L’odorat est un détecteur qui protège aussi du danger d’une fuite de gaz, d’un incendie ou, plus régulièrement, d’un aliment avarié. Et ce sens, lié à celui du goût, a aussi une connotation sociale. L’anosmie isole, et notamment au moment des repas. « On s’éloigne progressivement des temps de partage, le repas devient une torture », soulève le président de l’association Anosmie.org. Avec à la clé une foule de fortes répercussions aux origines psychologiques, entre baisse du moral, perte ou prise de poids, dépression, troubles du sommeil… influant sur l’état de santé du malade.
D’où vient la perte d’odorat ?
Symptôme majeur de la polypose nasale (lire À SAVOIR), la perte d’odorat (hyposmie lorsqu’elle est partielle, anosmie lorsqu’elle est totale) est encore difficile à expliquer, et donc à diagnostiquer. Selon le Dr Clémentine Daveau, ORL au CHU de la Croix-Rousse (Hospices Civils de Lyon), il faut toutefois distinguer « l’hyposmie de transmission, quand les odeurs ne parviennent pas aux récepteurs, et l’hyposmie de perception, lorsque les odeurs ne sont pas interprétées. L’ORL effectue un examen endoscopique pour examiner les structures nasales, les sécrétions, les muqueuses… Puis il détermine s’il s’agit d’une hyposmie ou d’une anosmie ».
Quels traitements ?
Les traitements actuels ne guérissent pas la polypose nasale. Mais ils en atténuent efficacement les symptômes, dont la perte d’odorat. Le traitement thérapeutique, à base de corticoïdes, se fait par palier, en fonction de l’évolution de la maladie. On débute par des pulvérisations nasales, associées au lavage de nez (sérum physiologique ou eau de mer). On peut ensuite recourir à des cures de corticoïdes oraux, efficaces mais susceptibles d’engendrer des effets indésirables : c’est la raison pour laquelle ces cures sont limitées (une à deux par an).

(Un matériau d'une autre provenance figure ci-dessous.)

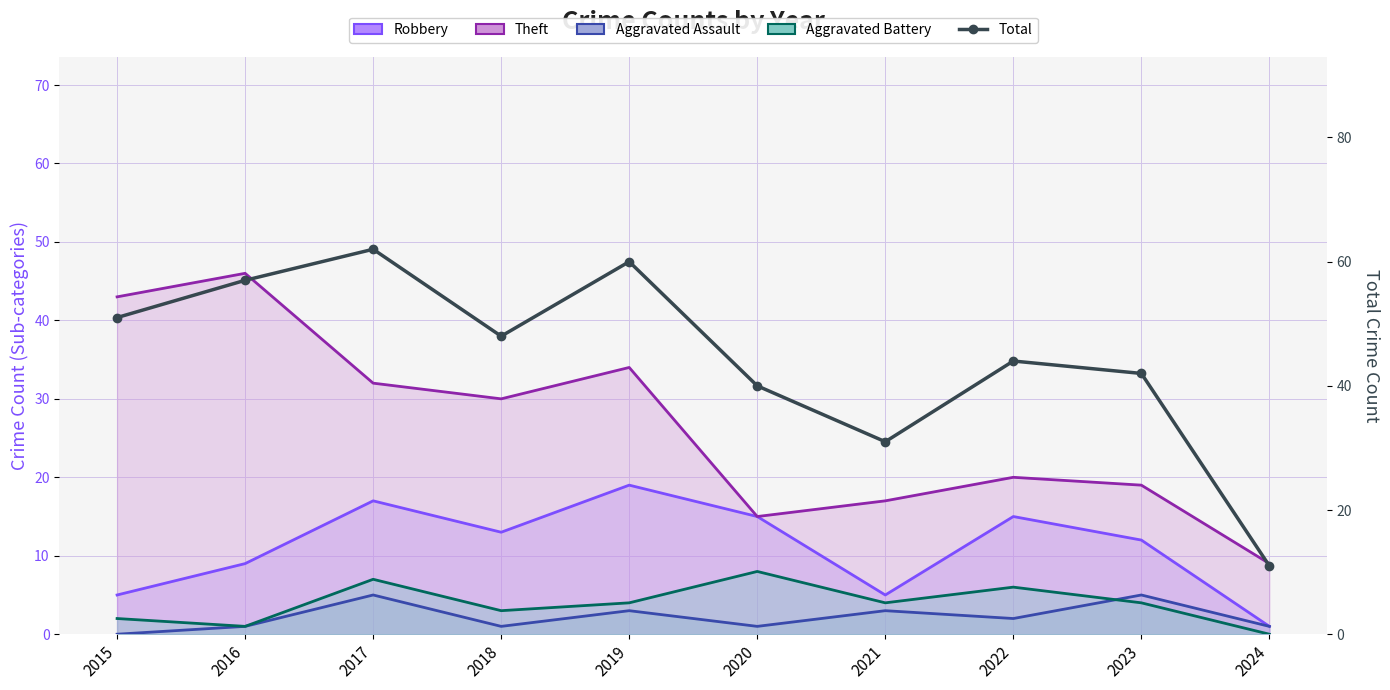

Reading left to right, list all the values displayed in this chart.

2015=51	2016=57	2017=62	2018=48	2019=60	2020=40	2021=31	2022=44	2023=42	2024=11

« Si ces traitements ne suffisent pas, on opère pour désobstruer le nez », explique le Dr Daveau. « Cela permet, en le rendant plus favorable au spray nasal, d’optimiser le traitement et donc d’améliorer le quotidien des patients ».

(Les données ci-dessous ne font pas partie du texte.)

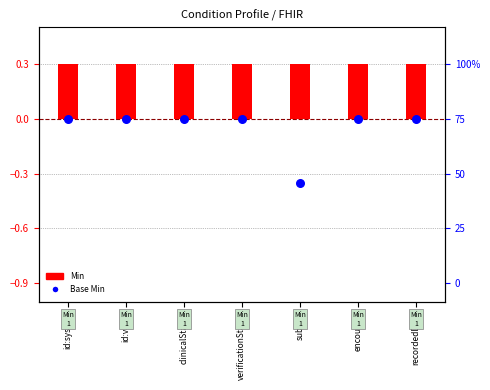

What is the total value across all series at id:system?

0.3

Pour les cas les plus sévères, l’ORL peut prescrire une biothérapie. Il s’agit d’injections d’anticorps monoclonaux (Dupixent dupilumab, Nucala Mepolizumab) réalisées toutes les deux semaines. Ces traitements biologiques sont généralement très efficaces.
« La majorité des patients récupèrent leur odorat », assure le Dr Daveau. Le principal écueil réside dans la méconnaissance des traitements d’une maladie qui plus est sous-diagnostiquée. Et, ces traitements, même après un diagnostic, ne sont pas toujours suivis. 19% des malades ne sont pas suivis par un professionnel de santé, selon une étude Ifop réalisée en 2021 pour Sanofi Genzyme…
Retrouvez ici le témoignage du restaurateur Michel Doriez, anosmique et agueusique depuis 20 ans.
À SAVOIR
On sait encore peu de chose sur la polypose nasale, dont les origines peuvent aussi bien être congénitales (de naissance), que traumatiques ou virales (Covid-19). Chez la plupart des patients (87%), elle est associée à d’autres maladies comme des allergies, de l’asthme ou encore de l’eczéma (dermatite atopique). De nombreux asthmatiques et de patients souffrant de rhinosinusite chronique développent une polypose nasale.
Son diagnostic est souvent tardif (40-50 ans), mais la maladie se développe bien plus tôt, ce qui a le temps d’infliger d’infinies souffrances physiques et morales à ceux qui en sont les plus fortement atteints.